_Requirement_
Go to the line below containing "- [ ] Test each" and print exactly from there through the line containing "Bomar,Davon).", both included. Print nothing else.

_Extracted information_

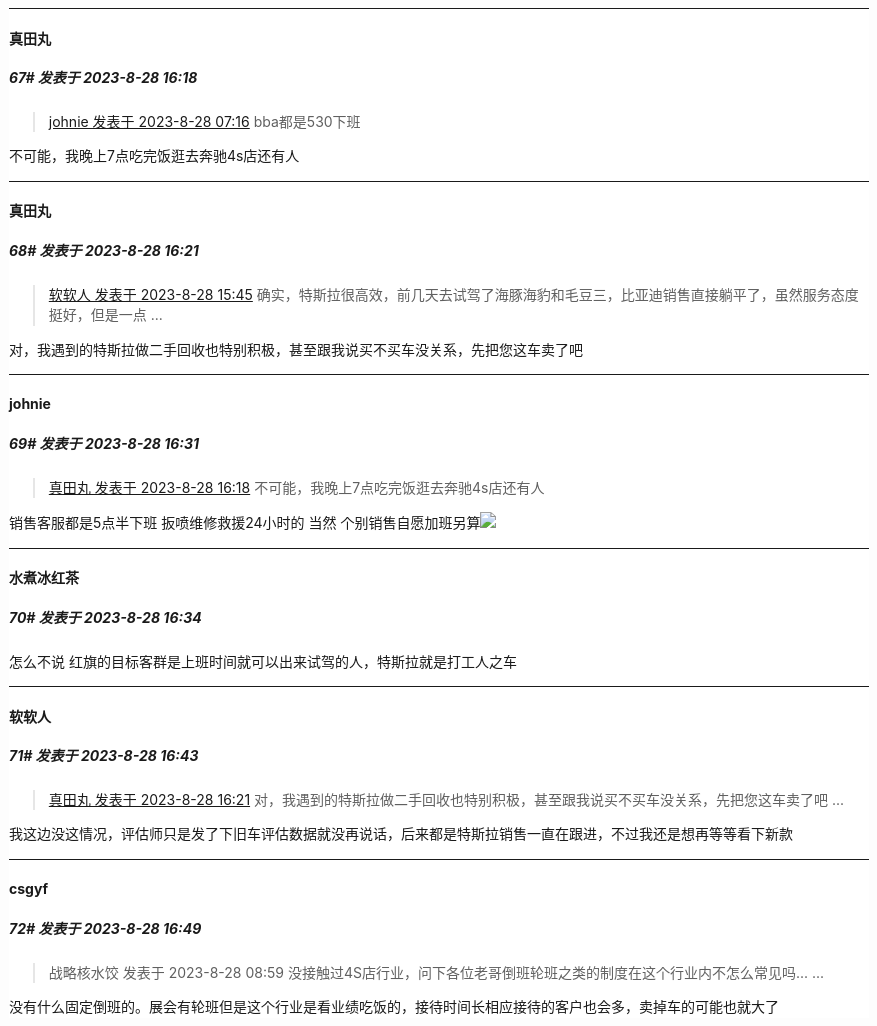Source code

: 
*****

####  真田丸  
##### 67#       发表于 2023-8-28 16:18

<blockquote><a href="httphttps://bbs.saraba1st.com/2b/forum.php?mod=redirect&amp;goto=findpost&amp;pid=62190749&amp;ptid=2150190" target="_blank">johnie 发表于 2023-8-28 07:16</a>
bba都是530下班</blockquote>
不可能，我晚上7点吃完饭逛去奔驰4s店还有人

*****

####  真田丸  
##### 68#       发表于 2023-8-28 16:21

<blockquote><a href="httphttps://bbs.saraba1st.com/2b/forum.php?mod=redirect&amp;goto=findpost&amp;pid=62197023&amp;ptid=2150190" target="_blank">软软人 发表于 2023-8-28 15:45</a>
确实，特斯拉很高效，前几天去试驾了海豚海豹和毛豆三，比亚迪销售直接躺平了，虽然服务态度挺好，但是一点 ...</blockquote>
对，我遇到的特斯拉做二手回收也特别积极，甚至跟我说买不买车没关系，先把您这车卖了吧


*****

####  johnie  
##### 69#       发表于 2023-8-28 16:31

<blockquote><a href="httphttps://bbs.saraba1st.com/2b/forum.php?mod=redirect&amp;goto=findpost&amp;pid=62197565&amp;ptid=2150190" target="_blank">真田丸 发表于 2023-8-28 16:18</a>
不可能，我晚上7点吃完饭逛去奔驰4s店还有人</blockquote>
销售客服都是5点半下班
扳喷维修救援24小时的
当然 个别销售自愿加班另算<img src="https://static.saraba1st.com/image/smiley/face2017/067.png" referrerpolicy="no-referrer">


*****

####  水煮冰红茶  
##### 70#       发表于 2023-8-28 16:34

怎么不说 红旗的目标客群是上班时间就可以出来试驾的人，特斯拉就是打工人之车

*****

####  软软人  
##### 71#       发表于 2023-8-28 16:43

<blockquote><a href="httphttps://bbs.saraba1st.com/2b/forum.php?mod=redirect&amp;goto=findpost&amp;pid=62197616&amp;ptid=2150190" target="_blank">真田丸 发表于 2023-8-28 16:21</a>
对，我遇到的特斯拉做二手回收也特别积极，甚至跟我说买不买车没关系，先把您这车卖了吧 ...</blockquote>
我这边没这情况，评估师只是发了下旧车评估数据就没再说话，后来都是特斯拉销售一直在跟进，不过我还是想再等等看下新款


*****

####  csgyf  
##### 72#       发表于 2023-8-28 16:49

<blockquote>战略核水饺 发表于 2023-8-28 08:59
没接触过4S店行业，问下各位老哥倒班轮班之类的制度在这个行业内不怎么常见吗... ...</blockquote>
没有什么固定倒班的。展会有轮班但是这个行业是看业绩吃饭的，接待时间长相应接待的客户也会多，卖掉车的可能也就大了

* * *

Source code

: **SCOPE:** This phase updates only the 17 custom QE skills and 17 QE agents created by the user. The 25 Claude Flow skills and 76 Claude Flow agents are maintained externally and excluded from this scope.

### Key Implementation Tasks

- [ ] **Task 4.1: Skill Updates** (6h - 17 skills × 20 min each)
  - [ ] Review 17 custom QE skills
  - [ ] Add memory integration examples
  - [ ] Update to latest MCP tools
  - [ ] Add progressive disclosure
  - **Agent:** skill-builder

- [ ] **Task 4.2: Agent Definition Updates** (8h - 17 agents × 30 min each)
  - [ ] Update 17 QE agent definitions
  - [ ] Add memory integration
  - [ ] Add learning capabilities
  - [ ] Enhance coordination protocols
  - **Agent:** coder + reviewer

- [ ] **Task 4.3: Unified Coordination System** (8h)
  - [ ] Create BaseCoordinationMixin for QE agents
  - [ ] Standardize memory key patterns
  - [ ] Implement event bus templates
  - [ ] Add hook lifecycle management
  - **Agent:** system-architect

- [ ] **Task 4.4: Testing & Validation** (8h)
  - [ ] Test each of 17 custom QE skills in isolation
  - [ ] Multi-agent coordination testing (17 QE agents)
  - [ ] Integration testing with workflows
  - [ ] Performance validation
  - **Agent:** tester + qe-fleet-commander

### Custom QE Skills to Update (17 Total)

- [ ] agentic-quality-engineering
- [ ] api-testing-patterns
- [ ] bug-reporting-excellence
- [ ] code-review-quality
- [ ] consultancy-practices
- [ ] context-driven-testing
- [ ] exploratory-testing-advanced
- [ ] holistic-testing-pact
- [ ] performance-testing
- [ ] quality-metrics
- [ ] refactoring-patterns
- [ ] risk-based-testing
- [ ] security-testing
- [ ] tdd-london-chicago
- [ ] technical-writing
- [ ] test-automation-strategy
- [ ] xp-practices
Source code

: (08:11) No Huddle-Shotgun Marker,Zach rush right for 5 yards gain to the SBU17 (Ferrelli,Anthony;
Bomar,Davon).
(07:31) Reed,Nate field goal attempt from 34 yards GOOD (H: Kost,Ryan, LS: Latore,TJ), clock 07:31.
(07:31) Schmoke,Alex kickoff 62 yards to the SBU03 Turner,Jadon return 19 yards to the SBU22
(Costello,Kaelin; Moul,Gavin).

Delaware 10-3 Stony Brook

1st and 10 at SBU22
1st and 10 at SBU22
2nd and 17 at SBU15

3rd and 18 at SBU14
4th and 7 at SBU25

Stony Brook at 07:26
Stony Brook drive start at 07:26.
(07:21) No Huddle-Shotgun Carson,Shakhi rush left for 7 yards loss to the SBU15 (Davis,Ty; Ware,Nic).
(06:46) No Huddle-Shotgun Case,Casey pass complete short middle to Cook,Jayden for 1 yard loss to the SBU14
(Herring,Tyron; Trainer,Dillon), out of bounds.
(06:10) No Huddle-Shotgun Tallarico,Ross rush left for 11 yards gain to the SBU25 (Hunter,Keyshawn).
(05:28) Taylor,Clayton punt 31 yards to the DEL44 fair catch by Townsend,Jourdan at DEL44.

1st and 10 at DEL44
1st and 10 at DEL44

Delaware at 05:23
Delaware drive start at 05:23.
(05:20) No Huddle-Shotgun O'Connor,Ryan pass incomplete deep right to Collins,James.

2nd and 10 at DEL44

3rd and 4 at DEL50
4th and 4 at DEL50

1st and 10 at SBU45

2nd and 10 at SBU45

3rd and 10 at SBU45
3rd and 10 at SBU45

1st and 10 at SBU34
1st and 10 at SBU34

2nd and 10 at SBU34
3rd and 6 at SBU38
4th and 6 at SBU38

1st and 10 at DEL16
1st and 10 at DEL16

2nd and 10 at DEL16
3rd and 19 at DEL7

_Output_
  - [ ] Test each of 17 custom QE skills in isolation
  - [ ] Multi-agent coordination testing (17 QE agents)
  - [ ] Integration testing with workflows
  - [ ] Performance validation
  - **Agent:** tester + qe-fleet-commander

### Custom QE Skills to Update (17 Total)

- [ ] agentic-quality-engineering
- [ ] api-testing-patterns
- [ ] bug-reporting-excellence
- [ ] code-review-quality
- [ ] consultancy-practices
- [ ] context-driven-testing
- [ ] exploratory-testing-advanced
- [ ] holistic-testing-pact
- [ ] performance-testing
- [ ] quality-metrics
- [ ] refactoring-patterns
- [ ] risk-based-testing
- [ ] security-testing
- [ ] tdd-london-chicago
- [ ] technical-writing
- [ ] test-automation-strategy
- [ ] xp-practices
Source code

: (08:11) No Huddle-Shotgun Marker,Zach rush right for 5 yards gain to the SBU17 (Ferrelli,Anthony;
Bomar,Davon).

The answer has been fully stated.